AIM OF THE EXERCISE: An exact transcription of all the data is the expected reply.

RECORDS SHOWN:
<<<<

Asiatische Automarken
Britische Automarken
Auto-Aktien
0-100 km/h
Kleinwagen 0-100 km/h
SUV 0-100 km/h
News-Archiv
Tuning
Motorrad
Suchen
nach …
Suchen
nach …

>>>>

WRITTEN RESPONSE:
Asiatische Automarken
Britische Automarken
Auto-Aktien
0-100 km/h
Kleinwagen 0-100 km/h
SUV 0-100 km/h
News-Archiv
Tuning
Motorrad
Suchen
nach …
Suchen
nach …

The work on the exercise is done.